- _WHAT TO WORK ON_
Copy the source text in the data line for line, with no changes. Leave the pictures out of your answer.

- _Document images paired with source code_
##############################
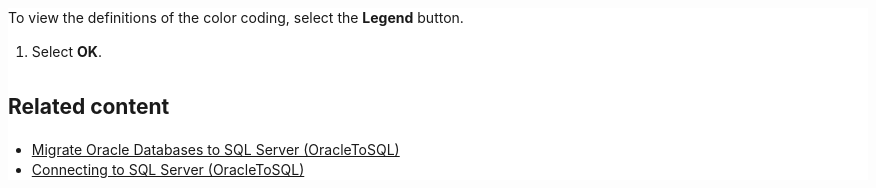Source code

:    To view the definitions of the color coding, select the **Legend** button.

1. Select **OK**.

## Related content

- [Migrate Oracle Databases to SQL Server (OracleToSQL)](migrating-oracle-databases-to-sql-server-oracletosql.md)
- [Connecting to SQL Server (OracleToSQL)](connecting-to-sql-server-oracletosql.md)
##############################
- _REPLY TO THE TASK_
Source code

:    To view the definitions of the color coding, select the **Legend** button.

1. Select **OK**.

## Related content

- [Migrate Oracle Databases to SQL Server (OracleToSQL)](migrating-oracle-databases-to-sql-server-oracletosql.md)
- [Connecting to SQL Server (OracleToSQL)](connecting-to-sql-server-oracletosql.md)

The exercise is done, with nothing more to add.